AutoGPT also has many other features such as web search, short-term and long-term memory, the ability to handle file operations, and much more. However, in the end, once the user gives it its goal, it is simply GPT4 communicating with GPT4. In fact, for each step, GPT4 is the one that decides when the task has been completed. This can lead to problematic circumstances where the bot continues infinitely because it is unable or doesn’t want to move on to the next task, therefore never actually finishing.

There are also several services that give you the ability to do this kind of prompting. Structured Prompt is an application that allows you to generate your own specialized TRACI (task, role, audience, create, intent) prompt. They basically boil the prompt down into 5 questions that must be answered about the prompt, like “What is your task?”, “Who is your audience?”, “What is the role of the LLM?”, etc.

Although I can’t confirm whether this method is actually effective, it is a novel way of creating a prompt based on a structured philosophy. In addition to this, they have a way of creating these kinds of prompts using generative AI. This means that you can just give it your regular prompt, and it will generate the TRACI prompt for you.

My own prompt engineer

This article was inspired by a small application that I had made in order to make prompting easier. The idea was that given a prompt, the program would generate questions about the prompt and use those answers to make the prompt more specific, therefore getting rid of any ambiguous information that the LLM would have to guess. Then, it would also generate a plan for the LLM to follow to make sure that it would work best. The code is a bit too long for me to create a tutorial here, but I will showcase how it works. Let’s take the example, “Give me an itinerary for my vacation to New York.”

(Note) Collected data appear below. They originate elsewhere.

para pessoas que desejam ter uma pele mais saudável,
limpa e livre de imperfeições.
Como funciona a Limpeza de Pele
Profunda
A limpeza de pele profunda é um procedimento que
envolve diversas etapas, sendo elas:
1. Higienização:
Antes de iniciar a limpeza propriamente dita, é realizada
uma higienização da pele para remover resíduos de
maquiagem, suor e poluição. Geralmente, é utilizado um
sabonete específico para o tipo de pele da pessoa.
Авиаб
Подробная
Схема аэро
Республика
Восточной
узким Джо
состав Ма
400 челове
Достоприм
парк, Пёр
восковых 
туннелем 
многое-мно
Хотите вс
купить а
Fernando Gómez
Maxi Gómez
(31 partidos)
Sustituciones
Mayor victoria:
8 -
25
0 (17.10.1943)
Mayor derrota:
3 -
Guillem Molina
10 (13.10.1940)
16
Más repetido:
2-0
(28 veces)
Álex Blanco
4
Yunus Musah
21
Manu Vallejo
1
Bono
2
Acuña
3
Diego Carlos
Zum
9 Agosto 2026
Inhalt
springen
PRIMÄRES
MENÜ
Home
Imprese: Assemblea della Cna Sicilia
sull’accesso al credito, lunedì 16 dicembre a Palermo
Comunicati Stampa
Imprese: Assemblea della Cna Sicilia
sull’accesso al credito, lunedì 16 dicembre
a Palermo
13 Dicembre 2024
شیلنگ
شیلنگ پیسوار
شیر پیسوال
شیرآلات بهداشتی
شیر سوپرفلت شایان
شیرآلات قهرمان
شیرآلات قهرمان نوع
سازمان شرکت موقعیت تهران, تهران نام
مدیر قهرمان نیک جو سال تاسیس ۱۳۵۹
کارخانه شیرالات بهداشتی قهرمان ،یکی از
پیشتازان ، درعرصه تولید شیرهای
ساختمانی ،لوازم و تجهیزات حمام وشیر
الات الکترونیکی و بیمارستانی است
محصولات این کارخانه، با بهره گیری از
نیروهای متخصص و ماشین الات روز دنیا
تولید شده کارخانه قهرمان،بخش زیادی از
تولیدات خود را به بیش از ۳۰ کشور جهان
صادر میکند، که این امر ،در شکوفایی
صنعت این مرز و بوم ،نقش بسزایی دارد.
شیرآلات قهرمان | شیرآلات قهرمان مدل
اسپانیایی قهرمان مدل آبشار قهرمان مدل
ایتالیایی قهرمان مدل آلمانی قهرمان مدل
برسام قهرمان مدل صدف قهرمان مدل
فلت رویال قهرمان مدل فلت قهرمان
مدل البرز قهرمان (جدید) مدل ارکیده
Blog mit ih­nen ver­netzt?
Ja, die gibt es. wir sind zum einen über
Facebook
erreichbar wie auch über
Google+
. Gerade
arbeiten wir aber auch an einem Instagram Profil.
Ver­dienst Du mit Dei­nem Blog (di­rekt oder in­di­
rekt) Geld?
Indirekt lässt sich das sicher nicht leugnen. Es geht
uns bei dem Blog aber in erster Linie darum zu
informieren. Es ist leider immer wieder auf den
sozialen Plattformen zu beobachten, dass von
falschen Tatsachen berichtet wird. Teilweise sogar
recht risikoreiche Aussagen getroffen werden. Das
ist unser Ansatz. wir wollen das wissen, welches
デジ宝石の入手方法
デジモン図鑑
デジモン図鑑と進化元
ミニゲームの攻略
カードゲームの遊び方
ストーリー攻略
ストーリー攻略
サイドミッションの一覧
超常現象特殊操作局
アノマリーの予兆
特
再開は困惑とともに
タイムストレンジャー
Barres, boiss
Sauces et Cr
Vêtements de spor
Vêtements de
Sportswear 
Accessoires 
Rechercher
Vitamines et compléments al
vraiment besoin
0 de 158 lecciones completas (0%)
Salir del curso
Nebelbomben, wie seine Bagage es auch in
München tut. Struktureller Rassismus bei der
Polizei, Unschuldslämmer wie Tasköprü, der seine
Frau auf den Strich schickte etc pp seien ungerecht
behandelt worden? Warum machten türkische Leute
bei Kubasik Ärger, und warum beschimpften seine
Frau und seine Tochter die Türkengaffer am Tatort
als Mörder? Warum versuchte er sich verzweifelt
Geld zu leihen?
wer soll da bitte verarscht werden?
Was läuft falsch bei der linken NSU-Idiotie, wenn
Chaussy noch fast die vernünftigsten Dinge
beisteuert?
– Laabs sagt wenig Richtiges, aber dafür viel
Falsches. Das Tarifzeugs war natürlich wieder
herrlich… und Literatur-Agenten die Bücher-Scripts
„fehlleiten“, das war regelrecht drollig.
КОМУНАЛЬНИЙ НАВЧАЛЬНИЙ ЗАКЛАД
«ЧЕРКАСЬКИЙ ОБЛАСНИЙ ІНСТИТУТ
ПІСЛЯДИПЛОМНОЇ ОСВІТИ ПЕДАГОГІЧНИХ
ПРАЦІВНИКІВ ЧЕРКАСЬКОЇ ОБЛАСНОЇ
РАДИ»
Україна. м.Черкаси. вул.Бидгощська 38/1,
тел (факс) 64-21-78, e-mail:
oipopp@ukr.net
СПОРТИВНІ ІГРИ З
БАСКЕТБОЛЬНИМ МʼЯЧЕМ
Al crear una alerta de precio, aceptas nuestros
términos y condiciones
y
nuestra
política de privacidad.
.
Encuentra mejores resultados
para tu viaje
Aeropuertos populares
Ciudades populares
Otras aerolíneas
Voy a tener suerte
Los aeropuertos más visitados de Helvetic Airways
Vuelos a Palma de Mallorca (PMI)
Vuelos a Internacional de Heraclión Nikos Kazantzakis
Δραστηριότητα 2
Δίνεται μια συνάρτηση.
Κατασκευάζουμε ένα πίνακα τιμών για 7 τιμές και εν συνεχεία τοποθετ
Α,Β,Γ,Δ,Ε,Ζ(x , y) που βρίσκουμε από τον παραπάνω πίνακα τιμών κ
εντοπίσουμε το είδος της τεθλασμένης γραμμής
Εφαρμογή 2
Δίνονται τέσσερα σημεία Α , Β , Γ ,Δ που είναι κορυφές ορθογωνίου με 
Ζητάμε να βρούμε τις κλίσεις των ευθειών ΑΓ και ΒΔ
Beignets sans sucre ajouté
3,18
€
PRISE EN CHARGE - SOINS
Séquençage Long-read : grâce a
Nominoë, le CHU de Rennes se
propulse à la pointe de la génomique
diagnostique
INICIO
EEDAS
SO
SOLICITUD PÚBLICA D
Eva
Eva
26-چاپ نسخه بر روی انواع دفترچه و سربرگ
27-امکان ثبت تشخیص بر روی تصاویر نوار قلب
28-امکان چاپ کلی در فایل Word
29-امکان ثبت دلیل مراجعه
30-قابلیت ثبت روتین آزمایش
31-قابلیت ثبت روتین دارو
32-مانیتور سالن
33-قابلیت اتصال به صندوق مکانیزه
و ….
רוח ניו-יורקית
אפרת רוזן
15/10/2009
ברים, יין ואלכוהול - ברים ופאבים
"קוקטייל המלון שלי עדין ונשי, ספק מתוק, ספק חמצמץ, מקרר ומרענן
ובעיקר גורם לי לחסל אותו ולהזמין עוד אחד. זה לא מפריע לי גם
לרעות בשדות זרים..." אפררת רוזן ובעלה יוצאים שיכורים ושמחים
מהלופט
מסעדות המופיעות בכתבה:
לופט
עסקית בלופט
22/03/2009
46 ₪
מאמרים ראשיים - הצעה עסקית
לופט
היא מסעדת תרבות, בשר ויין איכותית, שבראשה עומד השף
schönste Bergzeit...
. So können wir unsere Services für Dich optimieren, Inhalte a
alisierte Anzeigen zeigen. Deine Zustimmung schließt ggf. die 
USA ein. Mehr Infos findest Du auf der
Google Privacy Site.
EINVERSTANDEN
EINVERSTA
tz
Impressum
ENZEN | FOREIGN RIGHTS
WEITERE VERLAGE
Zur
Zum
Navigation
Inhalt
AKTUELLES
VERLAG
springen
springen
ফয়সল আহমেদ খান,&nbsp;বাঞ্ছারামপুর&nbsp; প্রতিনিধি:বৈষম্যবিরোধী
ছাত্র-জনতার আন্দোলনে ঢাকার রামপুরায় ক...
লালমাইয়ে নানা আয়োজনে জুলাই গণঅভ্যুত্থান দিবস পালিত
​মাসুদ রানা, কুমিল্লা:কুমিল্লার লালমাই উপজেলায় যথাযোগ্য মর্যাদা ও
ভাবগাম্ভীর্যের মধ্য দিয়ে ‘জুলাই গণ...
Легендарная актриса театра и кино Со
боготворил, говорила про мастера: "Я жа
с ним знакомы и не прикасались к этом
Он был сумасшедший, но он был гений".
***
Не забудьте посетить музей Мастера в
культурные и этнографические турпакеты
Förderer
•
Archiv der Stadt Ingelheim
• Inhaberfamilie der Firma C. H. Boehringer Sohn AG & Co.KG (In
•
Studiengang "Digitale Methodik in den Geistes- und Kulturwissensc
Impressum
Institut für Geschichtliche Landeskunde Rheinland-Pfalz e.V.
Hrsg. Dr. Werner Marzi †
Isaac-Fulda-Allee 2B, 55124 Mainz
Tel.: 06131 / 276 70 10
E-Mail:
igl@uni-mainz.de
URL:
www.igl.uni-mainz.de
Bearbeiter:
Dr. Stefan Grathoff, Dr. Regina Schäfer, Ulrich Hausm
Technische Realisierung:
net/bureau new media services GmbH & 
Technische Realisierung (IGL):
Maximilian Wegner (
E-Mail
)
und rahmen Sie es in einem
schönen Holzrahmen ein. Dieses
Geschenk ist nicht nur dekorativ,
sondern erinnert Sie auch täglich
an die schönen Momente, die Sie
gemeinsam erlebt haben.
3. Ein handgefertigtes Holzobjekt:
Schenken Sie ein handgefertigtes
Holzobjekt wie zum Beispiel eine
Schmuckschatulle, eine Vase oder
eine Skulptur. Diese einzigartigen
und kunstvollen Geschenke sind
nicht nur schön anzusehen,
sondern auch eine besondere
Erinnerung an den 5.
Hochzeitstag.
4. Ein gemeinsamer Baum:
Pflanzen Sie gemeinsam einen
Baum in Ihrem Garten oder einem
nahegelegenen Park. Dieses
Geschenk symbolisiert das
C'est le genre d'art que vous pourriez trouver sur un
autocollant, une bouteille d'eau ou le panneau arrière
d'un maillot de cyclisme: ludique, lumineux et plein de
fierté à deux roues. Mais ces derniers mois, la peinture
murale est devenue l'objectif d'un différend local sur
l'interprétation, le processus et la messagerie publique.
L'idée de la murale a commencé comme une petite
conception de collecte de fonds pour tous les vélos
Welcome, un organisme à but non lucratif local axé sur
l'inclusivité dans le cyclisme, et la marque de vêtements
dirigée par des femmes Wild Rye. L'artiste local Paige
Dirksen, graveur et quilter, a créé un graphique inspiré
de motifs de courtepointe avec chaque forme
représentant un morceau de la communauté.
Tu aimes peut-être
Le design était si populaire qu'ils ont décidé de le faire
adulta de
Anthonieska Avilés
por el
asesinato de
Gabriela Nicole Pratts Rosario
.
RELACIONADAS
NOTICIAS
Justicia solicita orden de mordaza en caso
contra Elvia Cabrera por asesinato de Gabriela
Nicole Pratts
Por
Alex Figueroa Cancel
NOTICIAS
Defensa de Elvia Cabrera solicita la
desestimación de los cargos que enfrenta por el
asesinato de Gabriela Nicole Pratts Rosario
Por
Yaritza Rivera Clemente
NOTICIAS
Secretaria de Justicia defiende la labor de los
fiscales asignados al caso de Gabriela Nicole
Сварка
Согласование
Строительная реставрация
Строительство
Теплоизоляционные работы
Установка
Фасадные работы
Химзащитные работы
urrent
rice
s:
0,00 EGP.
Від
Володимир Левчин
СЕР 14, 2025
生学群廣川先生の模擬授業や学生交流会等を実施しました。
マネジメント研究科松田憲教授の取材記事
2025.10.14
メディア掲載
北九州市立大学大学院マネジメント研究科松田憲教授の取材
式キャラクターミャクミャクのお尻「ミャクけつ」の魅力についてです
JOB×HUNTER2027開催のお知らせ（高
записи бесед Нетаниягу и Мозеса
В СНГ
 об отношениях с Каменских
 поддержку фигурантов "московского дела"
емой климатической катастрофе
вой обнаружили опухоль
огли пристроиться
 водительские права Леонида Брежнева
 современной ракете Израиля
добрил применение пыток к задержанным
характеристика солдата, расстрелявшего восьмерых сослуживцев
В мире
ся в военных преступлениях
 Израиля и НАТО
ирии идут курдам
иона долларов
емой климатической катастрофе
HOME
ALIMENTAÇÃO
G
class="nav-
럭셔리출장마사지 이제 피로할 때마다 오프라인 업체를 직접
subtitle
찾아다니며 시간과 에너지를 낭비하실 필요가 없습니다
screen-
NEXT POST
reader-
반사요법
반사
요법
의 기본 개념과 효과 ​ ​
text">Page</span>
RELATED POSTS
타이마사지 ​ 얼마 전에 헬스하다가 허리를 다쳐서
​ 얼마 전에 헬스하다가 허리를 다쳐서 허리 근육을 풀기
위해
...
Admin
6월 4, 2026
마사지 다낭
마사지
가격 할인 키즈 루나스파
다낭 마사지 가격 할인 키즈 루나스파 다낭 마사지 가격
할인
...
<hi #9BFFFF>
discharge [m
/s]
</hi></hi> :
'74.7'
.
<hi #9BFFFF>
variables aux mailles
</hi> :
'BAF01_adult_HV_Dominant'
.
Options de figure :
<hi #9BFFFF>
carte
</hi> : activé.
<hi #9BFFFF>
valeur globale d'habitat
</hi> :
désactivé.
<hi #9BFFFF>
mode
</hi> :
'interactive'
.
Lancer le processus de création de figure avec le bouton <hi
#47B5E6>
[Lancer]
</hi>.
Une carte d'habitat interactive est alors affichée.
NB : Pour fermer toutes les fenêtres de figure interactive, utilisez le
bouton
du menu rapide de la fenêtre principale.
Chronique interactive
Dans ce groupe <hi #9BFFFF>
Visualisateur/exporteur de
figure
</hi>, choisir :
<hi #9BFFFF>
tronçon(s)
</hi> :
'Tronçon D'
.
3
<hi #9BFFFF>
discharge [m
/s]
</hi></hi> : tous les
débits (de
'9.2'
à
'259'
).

After it makes the specified prompt, it then generates a plan for the LLM to follow.

You can see the output of the original prompt here and the output of the new prompt here . As you can see, the new prompt is much more specialized towards the user’s needs. It gets the correct amount of days and includes advice about transportation and food.

The way this works is very simple too. It just asks ChatGPT for a couple of questions that relate to the prompt, and then uses those answers to create a better prompt as well as a plan. You can try it out yourself by downloading the code on github .

Conclusion

LLMs will continue to get more integrated into our everyday applications. However, in order to use them we can just use regular ol’ code, we need to come up with prompts in our natural language to make the LLM work. As such, prompt engineering has become a big part of using LLMs and will continue to be, since although LLMs are great at natural language, they aren't mind readers. To make a good prompt, you need to be sure to be very specific about your requirements in order to get the best result possible. But why go through that headache, when you can just ask the LLM to do it for you?

Even with all that being said, as time goes on these models will get more powerful. Less of this prompting will be needed since better models can guess or even ask for more information from the user. But bigger and better models aren't necessarily a good thing. Bigger models will need beefier hardware and more electricity, meaning higher API costs. Even now, GPT3.5 is preferable over GPT4 due to price. This all leads me to one big point: Better prompts mean we can get away with weaker LLMs means we can save money. And we all want to save money.